Mesta e pentita de’ miei gravi errori /e del mio vaneggiar tanto e sì lieve,

e d’aver speso questo tempo breve / della vita fugace in vani amori,

a te, Signor, che intenerisci i cori, /

e rendi calda la gelata neve,

e fai soave ogni aspro peso e greve / a chiunque accendi dei tuoi santi ardori,

ricorro; e prego che mi porgi mano a trarmi fuor del mare, perché uscire,

s’io tentassi da me, sarebbe vano. / Tu volesti per noi, Signor, morire,

tu ricomprasti tutto il seme umano; / dolce Signor, non mi lasciar perire!”

 

Le poetesse del Cinquecento godano oggi finalmente del giusto riconoscimento. Figlie della civiltà rinascimentale che spalancava anche alle donne l’accesso alla cultura – ma non agli studi universitari – provette musiciste, raffinate gentildonne, squisite intrattenitrici o semplicemente donne libere e culturalmente aperte, esse rappresentano una delle novità più eclatanti non solo del Cinquecento. Eppure non è sempre stato così. Per Gaspara Stampa, in particolare, la definitiva consacrazione come importante voce della poesia italiana risale a pochi anni fa, anche se è passata sotto silenzio la ricorrenza dei cinquecento anni dalla sua nascita (1523).

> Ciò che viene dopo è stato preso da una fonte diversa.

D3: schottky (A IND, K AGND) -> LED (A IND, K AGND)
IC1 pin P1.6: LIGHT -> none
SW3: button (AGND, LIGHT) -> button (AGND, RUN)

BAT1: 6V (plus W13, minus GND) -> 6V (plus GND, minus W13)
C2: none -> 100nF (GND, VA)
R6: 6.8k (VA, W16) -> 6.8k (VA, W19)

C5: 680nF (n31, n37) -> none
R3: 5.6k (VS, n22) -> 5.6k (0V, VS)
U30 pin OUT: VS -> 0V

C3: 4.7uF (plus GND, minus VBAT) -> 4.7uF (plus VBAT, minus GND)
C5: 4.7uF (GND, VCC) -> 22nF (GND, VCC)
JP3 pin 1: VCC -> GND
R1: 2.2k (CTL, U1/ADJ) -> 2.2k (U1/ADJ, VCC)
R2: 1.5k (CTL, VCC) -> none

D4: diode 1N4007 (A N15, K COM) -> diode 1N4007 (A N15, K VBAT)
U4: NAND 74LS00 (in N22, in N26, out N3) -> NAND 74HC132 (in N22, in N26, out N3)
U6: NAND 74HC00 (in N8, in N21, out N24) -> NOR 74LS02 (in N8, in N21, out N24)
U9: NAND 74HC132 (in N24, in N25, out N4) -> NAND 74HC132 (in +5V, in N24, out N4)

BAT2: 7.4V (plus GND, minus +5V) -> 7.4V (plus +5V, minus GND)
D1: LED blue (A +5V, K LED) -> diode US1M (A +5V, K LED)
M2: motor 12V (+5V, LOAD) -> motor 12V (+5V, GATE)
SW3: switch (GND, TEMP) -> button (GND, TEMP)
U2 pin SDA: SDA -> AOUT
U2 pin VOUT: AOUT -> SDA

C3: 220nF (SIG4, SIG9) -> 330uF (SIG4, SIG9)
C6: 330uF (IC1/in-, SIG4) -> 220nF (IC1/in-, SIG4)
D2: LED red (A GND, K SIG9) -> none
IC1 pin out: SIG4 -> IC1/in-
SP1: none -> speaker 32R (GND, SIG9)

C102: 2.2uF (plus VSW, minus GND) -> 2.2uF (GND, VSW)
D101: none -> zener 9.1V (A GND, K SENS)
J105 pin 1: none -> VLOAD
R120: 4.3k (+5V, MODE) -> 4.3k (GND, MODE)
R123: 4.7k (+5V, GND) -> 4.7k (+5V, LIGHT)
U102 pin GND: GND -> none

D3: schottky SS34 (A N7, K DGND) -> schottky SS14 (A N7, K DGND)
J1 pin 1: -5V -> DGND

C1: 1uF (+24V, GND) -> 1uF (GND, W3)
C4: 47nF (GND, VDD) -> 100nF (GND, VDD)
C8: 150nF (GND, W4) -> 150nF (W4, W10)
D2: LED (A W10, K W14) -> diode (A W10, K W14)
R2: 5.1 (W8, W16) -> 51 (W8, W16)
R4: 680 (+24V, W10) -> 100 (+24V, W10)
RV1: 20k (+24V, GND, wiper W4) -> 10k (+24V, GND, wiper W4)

Nasce a Padova nel 1523 da un’agiata e colta famiglia di commercianti orafi che le garantisce un’ottima formazione intellettuale: studia il latino e forse il greco, legge e ama i poeti italiani – Petrarca in particolare – è educata al canto e al suono del liuto. Alla morte del padre con la madre e i due fratelli si trasferisce a Venezia, dove vive perfettamente inserita nel contesto culturale della città, tanto che la sua casa è frequentata da letterati e artisti e i palazzi dei nobili aprono le porte al suono carezzevole del suo liuto e della sua voce, con cui canta i versi da lei stessa composti. È in una di queste occasioni che avviene l’incontro determinante della sua vita: quello con il conte Collaltino di Collalto. Ed è amore totale che, in tre anni di tormentata relazione, le ispira i versi più famosi in cui esprime con accenti di femminile sensibilità l’altalena di ebbrezza e di sofferenza. La differenza di classe sociale (lui nobile, lei borghese) impedisce il suo sogno di un’unione matrimoniale. Sprofondata in una lunga crisi in seguito all’abbandono, al dolce Signore che intenerisce i cuori, rivolge, assieme al sincero ricoscimento dei suoi errori, la supplica di prenderla per mano, di non lasciarla inghiottire dal mare della disperazione. Una voce lontana, quella di Gasparina, che ci racconta ancora una volta la storia di una giovane donna innamorata e poi tradita, che si spegne a soli trent’anni, lasciandoci versi che segnano di inchiostro rosa la storia della poesia italiana.